There are many agile development methods and practices including Extreme Programming (XP), Scrum, Test Driven Development, Continuous Integration, Lean Software Development and Pair Programming to name a few. Core principles that most agile methods prescribe include incremental iterations with short time frames, minimal planning, teamwork, collaboration, and process adaptability throughout the life-cycle of the project.
While the concepts are easy enough to grasp and make a lot of sense, putting the principles into practice is hard as evidenced by more than one agile project that has failed. So what are some of the best practices that enable success? To narrow down the list, the focus of this article is on data integration scenarios. And to move beyond concepts and make it more practical I will focus even more specifically on the Informatica platform.
The question this article will try to answer is “what are the top recommendations for agile methods in order to accelerate time-to-implementation for integration solutions based on the Informatica platform?” In no particular order or priority, there are seven techniques which come to mind.
First, perform data profiling of data sources early in the life-cycle – even during the requirements phase. Data profiling is in fact a form of prototyping since it supports rapid analysis of data sources and identifies common patterns of inconsistent or missing data. For example, if the integration scenario is to build a common view of customer, a quick data profiling exercise can help determine which data fields have sufficient quality for matching purposes.
Second, leverage metadata. This probably goes without saying for mature integration teams, but the reality is that this obvious step is often overlooked. For example, many application packages such as SAP or Oracle provide a wealth of metadata which is directly accessible from PowerCenter. Any source or target database that the integration team has ever worked with (if they’ve been doing it right) is also available in the metadata repository and combined with PowerCenter, integration mappings can be generated almost at the push of a button.
Third, stub out complex elements in early iterations. This goes for either source or target databases by using generic tables initially or for complex business rules or table lookups. The stubs can gradually be replaced with the real tables and the actual callouts to external modules to perform complex transformations or data enrichment in subsequent iterations.
Fourth, automate the change-management, configuration-management and software-deployment tasks. Lean Integration suggests that you should build in small increments and deploy changes frequently. Traditional manual processes are not conducive for this approach. The task of moving integration applications from the development environment to test and then to production should essentially be a “push button” process. The Team Based Development option for PowerCenter is a key pre-requisite. With a bit of an investment to develop some custom routines and integrated workflows to make it seamless, the resultant benefits include:
- Provides a detailed history of all code-configurations (releases)
- The evolution of integration objects can be tracked and any release of an integration application can be reproduced (point in time recovery)

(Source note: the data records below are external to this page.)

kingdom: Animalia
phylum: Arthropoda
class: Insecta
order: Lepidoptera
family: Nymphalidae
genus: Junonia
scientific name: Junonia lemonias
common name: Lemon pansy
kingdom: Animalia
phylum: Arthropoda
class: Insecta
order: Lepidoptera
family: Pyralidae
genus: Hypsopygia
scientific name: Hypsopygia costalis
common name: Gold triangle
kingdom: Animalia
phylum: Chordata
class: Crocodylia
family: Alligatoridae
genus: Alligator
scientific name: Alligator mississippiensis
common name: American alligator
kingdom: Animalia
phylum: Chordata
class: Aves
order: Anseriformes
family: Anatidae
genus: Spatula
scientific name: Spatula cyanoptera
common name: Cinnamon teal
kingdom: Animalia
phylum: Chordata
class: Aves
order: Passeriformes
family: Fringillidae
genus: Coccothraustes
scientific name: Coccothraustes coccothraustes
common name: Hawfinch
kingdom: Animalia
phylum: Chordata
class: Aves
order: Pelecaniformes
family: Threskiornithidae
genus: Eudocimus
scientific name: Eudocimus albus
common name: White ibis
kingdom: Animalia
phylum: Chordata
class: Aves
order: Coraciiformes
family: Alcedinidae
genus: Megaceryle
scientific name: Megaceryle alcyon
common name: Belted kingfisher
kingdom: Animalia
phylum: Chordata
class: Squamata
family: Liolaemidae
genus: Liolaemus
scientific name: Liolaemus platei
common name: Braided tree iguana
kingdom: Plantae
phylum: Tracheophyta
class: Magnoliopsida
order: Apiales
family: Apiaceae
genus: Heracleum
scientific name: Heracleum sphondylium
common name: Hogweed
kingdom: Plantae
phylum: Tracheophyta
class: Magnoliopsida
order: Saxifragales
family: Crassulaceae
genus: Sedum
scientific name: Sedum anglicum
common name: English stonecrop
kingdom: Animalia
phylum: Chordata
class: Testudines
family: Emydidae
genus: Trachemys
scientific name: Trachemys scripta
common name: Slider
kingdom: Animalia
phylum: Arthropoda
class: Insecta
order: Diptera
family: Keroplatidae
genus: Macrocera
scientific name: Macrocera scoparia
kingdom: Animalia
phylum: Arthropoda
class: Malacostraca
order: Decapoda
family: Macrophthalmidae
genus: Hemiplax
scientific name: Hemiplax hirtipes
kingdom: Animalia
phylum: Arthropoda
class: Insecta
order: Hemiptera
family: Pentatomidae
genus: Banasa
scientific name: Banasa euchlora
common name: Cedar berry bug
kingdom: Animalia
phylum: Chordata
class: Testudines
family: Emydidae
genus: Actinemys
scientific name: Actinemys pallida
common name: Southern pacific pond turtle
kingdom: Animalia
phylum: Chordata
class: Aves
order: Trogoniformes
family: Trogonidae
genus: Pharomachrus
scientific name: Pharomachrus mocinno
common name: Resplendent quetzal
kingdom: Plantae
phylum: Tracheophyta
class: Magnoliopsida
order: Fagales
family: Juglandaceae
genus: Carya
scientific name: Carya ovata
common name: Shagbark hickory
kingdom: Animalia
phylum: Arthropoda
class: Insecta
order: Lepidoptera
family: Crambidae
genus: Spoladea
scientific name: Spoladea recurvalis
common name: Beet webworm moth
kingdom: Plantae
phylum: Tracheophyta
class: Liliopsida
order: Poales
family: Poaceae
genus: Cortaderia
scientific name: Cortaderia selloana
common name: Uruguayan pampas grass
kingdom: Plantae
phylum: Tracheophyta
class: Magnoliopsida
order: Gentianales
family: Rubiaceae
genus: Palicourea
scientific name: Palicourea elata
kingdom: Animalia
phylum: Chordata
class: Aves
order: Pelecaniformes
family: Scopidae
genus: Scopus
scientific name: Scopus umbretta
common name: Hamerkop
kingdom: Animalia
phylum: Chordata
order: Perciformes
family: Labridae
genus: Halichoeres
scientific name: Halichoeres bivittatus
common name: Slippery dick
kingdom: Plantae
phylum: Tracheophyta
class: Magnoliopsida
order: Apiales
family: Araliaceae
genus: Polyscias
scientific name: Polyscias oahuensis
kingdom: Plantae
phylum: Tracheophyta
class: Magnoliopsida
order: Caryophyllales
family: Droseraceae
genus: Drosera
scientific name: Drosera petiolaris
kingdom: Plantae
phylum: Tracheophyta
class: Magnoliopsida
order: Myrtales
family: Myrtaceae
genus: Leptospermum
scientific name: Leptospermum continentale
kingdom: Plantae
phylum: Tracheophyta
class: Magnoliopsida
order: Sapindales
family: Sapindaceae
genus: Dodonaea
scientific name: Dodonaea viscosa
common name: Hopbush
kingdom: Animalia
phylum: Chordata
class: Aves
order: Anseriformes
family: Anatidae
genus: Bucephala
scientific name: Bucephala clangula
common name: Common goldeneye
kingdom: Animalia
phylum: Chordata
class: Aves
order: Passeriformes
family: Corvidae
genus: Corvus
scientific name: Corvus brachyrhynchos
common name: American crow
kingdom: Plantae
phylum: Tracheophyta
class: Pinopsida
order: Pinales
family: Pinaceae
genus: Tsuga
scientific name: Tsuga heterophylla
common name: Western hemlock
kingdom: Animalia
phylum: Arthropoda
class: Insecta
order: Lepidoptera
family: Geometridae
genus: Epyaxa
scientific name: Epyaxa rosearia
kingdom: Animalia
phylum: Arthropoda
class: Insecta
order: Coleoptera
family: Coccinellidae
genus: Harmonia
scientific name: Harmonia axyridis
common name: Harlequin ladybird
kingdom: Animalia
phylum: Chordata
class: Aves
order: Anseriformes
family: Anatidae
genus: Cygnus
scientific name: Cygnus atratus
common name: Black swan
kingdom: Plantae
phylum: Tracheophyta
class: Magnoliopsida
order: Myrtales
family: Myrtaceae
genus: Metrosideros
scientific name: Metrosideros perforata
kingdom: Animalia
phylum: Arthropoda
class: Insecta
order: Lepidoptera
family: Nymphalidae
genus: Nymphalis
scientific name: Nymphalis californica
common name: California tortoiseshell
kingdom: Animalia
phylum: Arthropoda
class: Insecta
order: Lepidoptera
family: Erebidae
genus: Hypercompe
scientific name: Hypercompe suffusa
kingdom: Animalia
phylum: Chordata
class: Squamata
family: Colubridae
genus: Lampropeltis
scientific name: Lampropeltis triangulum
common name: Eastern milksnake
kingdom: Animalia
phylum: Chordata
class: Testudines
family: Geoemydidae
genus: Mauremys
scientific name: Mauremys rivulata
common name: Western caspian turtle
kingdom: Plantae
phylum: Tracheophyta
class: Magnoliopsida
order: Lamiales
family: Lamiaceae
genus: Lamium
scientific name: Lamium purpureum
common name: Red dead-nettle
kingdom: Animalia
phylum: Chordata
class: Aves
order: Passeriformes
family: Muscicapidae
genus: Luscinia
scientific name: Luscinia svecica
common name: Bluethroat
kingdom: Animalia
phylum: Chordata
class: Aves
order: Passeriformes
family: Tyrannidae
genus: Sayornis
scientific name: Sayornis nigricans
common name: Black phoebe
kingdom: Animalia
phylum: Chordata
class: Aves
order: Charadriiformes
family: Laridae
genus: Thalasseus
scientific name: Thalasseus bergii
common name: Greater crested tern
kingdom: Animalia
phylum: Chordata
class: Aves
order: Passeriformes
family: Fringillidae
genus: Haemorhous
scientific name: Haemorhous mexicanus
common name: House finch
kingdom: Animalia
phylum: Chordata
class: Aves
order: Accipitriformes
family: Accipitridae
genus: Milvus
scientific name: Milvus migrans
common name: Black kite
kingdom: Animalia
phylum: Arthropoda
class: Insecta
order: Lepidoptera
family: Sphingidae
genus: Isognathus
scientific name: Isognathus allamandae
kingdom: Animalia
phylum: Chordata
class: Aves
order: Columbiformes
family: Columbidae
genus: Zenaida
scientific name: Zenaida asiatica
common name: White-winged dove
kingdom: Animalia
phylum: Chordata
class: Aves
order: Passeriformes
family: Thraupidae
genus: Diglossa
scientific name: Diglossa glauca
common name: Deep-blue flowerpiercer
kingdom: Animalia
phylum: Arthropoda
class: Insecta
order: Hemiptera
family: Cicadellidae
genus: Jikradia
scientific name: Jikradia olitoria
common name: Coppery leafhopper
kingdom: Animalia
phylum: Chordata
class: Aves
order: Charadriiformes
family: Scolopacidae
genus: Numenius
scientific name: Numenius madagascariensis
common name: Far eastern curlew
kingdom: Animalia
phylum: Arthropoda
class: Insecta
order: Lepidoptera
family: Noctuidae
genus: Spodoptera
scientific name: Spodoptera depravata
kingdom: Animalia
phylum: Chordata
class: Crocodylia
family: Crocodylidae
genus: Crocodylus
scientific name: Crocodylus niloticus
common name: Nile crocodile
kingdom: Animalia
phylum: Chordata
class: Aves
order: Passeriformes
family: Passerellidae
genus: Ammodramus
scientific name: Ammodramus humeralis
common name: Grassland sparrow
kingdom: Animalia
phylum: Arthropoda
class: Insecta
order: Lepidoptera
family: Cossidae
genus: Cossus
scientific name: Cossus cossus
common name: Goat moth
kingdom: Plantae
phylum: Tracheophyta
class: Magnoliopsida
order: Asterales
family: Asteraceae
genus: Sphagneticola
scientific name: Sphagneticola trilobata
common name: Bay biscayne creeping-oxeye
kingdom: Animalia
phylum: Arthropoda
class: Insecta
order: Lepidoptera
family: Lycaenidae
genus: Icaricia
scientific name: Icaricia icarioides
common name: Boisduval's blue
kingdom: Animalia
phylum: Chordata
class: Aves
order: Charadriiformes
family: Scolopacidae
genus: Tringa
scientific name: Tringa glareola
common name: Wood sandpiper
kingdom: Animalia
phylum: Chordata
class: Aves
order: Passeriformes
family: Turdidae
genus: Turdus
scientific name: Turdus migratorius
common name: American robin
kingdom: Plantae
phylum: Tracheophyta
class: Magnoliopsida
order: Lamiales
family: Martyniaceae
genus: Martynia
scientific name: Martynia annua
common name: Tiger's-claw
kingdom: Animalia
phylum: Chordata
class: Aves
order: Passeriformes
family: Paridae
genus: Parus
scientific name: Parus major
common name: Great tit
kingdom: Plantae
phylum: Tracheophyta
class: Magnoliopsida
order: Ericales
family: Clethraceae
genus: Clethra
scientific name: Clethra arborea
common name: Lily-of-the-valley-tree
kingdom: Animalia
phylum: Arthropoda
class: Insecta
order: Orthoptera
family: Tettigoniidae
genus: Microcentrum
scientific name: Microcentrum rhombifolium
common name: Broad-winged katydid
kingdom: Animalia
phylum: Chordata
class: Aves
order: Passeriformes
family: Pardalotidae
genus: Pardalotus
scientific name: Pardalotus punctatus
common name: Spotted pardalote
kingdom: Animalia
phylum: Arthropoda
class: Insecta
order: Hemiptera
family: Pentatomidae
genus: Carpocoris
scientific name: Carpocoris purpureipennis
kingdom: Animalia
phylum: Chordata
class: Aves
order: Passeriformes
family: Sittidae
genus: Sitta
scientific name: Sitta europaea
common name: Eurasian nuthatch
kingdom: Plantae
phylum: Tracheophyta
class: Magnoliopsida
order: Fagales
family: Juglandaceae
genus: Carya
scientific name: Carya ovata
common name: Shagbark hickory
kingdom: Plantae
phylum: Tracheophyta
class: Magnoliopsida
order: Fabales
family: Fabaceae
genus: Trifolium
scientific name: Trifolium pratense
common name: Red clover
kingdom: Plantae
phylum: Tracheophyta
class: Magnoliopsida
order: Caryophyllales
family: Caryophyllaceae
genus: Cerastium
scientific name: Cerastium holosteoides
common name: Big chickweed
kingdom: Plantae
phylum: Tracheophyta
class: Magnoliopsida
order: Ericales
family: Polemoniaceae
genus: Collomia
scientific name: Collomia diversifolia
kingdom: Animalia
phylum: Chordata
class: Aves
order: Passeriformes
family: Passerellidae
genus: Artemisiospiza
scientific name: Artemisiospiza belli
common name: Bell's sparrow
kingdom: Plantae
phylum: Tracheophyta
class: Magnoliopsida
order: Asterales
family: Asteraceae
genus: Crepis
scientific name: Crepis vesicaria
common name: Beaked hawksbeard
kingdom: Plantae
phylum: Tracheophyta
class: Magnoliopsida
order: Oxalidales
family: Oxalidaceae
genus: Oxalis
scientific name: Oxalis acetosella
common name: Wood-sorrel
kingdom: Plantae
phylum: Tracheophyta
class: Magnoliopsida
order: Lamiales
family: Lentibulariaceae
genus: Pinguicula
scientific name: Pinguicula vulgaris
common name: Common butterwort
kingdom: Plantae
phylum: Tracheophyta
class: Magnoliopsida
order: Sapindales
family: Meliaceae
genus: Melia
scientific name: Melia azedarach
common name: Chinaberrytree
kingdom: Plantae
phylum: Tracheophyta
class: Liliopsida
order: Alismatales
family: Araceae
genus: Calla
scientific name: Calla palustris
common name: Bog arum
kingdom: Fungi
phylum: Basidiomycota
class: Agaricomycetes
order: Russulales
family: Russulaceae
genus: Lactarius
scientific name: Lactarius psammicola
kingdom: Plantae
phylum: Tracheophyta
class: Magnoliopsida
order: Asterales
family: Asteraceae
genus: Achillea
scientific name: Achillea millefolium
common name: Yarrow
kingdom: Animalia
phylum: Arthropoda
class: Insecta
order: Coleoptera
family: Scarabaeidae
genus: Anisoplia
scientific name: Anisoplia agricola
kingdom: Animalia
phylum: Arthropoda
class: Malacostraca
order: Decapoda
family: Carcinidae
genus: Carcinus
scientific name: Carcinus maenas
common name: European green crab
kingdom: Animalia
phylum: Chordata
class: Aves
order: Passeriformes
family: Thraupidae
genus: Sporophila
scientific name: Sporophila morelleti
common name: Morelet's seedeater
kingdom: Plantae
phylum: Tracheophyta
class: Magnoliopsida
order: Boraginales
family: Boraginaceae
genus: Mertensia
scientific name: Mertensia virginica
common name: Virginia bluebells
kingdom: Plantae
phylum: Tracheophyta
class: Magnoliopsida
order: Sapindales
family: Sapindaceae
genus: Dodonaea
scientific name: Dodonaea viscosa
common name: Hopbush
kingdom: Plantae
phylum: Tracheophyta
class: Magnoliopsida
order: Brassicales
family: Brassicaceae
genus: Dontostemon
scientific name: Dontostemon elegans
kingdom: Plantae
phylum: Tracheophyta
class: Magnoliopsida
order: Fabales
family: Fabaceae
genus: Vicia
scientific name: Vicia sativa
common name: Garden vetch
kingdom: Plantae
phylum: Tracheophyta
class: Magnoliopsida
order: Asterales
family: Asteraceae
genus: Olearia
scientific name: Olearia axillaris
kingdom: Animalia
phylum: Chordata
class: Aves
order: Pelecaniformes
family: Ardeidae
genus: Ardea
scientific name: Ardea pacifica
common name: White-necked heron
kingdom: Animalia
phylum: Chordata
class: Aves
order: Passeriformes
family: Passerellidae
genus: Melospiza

- Reliable code-promotion through environment without the inherent problems of manual errors
- Automated (push button) backup, restore and rollback capabilities
Fifth, use Mapping Architect for Visio. This is yet another best kept secret of PowerCenter. It’s not really a secret, but it just isn’t promoted as much as it could be and the documentation could be better. It’s also a bit of a misnomer since it’s really more of a tool for integration developers and many data architects that aren’t developers will find it hard to learn and work with. That said, for those teams that do take the effort to learn it and use it, it is a tremendous tool for creating re-usable designs. In essence, it is a PowerCenter code generator for common integration patterns. For example:
- Straight source to staging – this is a 1:1 copy of the data without any transformations and can be 100% automatically generated from Visio templates.
- Change Data Capture (CDC) – this pattern creates a snapshot table that stores the prior state, extracted data is joined with the snapshot table and columns are compared to find the changed data. This pattern typically may generate about 90% of the logic and the remaining 10% or so is then manually modified.
- Synchronization of CDC – this pattern involves synchronizing changes back into the snapshot table and is a common pattern that can often generate 100%.
- Warehouse update – this pattern is the final step where data in the staging tables are loaded into the warehouse. The dynamic lookup cannot be handled automatically, but about 80% of the mappings can be generated and then modified manually to include dynamic lookup and other expressions.
The list could go on an on, but hopefully the point is clear. Mapping Architect for Visio is a great tool for automatically generating complex integration quickly, easily and consistently – and it comes as a standard option with PowerCenter Standard Edition.
Sixth, use a standard platform. This also goes without saying, but it’s worth repeating. Much time can be wasted on projects just getting started if the team that is assembled comes from different backgrounds and each with their own favorite tools. If a standard platform is mandated including a standard configuration of a development environment, then it can easily save 2-4 weeks of a project start-up effort.
Finally, use a common project methodology. Once again people don’t often think about a defined methodology as being an “agile” method, but the fact is that once you have a defined sequence of steps, deliverables, communication methods, defined roles, common terminology, etc., then everything speeds up. Just consider the pit stop in a NASCAR race. The teams can change tires, refuel, wash windows, and even make some mechanical adjustments, in literally seconds. This comes from having a defined and repeatable methodology (and lots of practice).
Putting all seven practices to work results in an Integration Factory – a highly efficient and repeatable process for quickly building custom integrations using an assembly line experiences.